Required tasks>
1) Echo the interview transcript between "So, yes, I care" and "to the police?", inclusive.
2) List every place name that appears in the interview transcript.

*** Opening of Extract provided ***

KING: How did you get, then, the reputation of being the lone person who goes her own way? So many have said...

MILLER; I know. No. I think just because I'm pretty persistent and dogged about covering issues and stories that I think are of interest and importance to the American people. I mean, I was concerned about al Qaeda long before it became fashionable in Washington to be worried about it. My colleague Jeff Gerth and I wrote the first long serious piece about al Qaeda for the "New York Times" back in the mid-'60s (sic). And then, of course, there was the wonderful series that I was a participant in that won the Pulitzer Prize in January 2001 for our series, "Three Parts on al Qaeda," the threat it posed to the United States.

So, yes, I care passionately about threats to this country internal and external, and I work hard to make sure they get into the paper. And I guess that means that I'm an aggressive, pushy reporter. Guilty, as Bill Safire said, I'm not sometimes Ms. Congeniality.

I don't think I'm quite the kind of terror that people said I am, but I guess I can get pretty persistent when I think a story is worth pursuing.

KING: The smile clouds at Judy. OK, what about in areas of a crime? Let's say a source of yours, would you give him or her a pledge -- let's say you get the tip as to who the Oklahoma City bomber was, and you believe the source to be a good one, do you inform you editor then, and if you pledged you wouldn't reveal it to the police, can he or she reveal it to the police?

MILLER: No, I think when it comes to matters of law enforcement that affect the security of fellow Americans, you have to not only report it to your editors, but I think the newspaper, your news organization, has the responsibility to report a threat to the American public to law enforcement, and I don't think any responsible news organization would sit on that information if someone who was killed or damaged American -- the American -- fellow Americans is -- and could pose a threat, a future threat to them, I don't know of any news organizations that would cover up that information.

*** Close of Extract provided ***
*** Opening of Input data ***

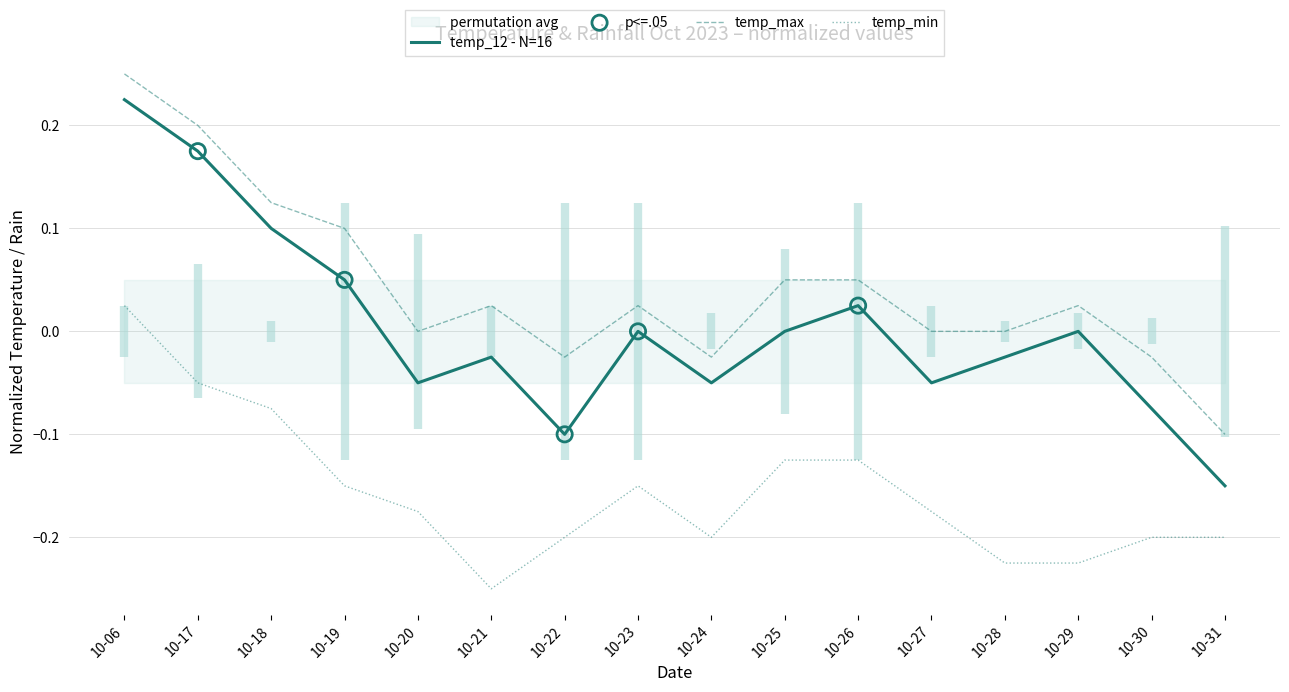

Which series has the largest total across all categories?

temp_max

*** Close of Input data ***

Solutions by task>
1)
So, yes, I care passionately about threats to this country internal and external, and I work hard to make sure they get into the paper. And I guess that means that I'm an aggressive, pushy reporter. Guilty, as Bill Safire said, I'm not sometimes Ms. Congeniality.

I don't think I'm quite the kind of terror that people said I am, but I guess I can get pretty persistent when I think a story is worth pursuing.

KING: The smile clouds at Judy. OK, what about in areas of a crime? Let's say a source of yours, would you give him or her a pledge -- let's say you get the tip as to who the Oklahoma City bomber was, and you believe the source to be a good one, do you inform you editor then, and if you pledged you wouldn't reveal it to the police, can he or she reveal it to the police?

2)
- Washington
- United States
- Oklahoma City